By Dr Claire Routley, www.legacyfundraising.co.uk

So the results of the Scottish referendum are in, and Scotland has voted to stay part of the United Kingdom. However, it looks like things most definitely won’t be carrying on as normal. Driven by the referendum, we’re likely to see the biggest constitutional change in our country since the Second World War, with even more powers being devolved across the nation. And this means that, in years to come, we may well increasingly have a sense of our national identity as “Welsh”, “Scottish”, “English” or “Irish” rather than “British”.

So what might this changing sense of national identity mean for charitable legacy giving?

Legacy Foresight (2011) have already seen legacy income growth in local organisations outpacing the growth in national brands. My own prediction is that locally-focused legacy giving will increase, alongside legacy giving to devolved arms of national brands, and gifts that are restricted to particular geographic locations.

There is a fascinating psychological theory – terror management – which explains why this might be the case. Terror management theory examines how we cope with the foreknowledge of our own deaths. One of the ways in which we do this is through developing a sense of symbolic immortality: a sense that we will live on through what we leave behind us.
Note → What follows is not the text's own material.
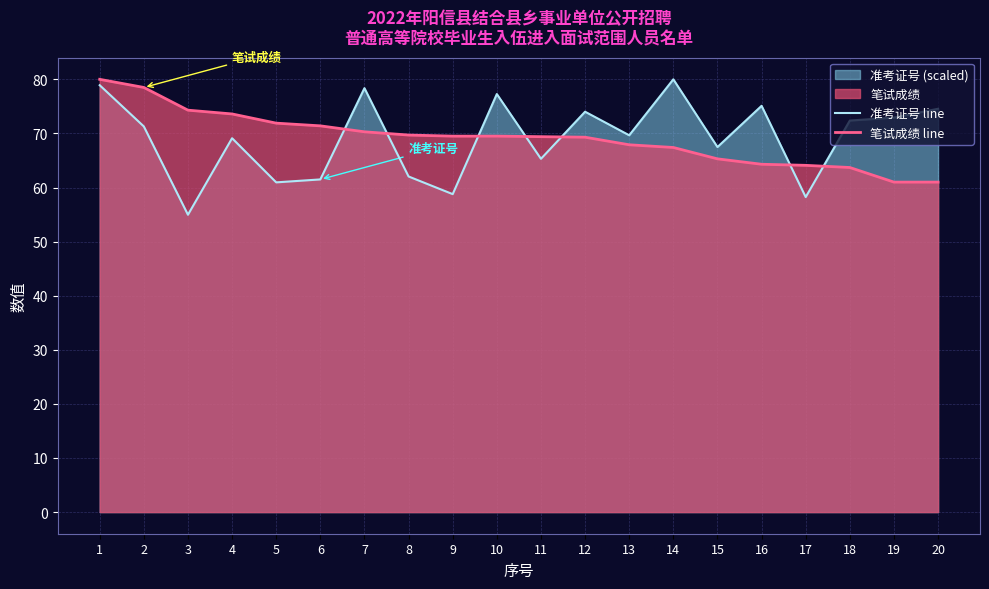

What is the total value across all series at 15?

132.8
Key to our sense of symbolic immortality is the idea of community – ultimately, it’s our community who will remember us, who will carry on our values and who will benefit from the charitable legacies that we leave behind us. A series of psychological experiments show that, when we are reminded of our own mortality, we cling to our sense of community, from believing that our local football team will beat their rivals, to being more likely to prefer our own country’s brand of cola!

So, who are our communities?

US academic and legacy expert, Russell James, sums up the situation well. He points out that ‘community’ can refer to a range of people, from friends, family and colleagues, to those with similar interests or affiliations. However, the idea of community can vary between individuals. Essentially, he argues, one’s community is those people one personally believes to be important.

As our sense of national identity evolves, then it is likely that so will our sense of community. And as that sense of community changes, so will the communities that we choose to support through our legacy giving.

On the face of it, British life carries on as normal. However, the impact of the referendum may be felt by charities for years to come through the legacy gifts they receive.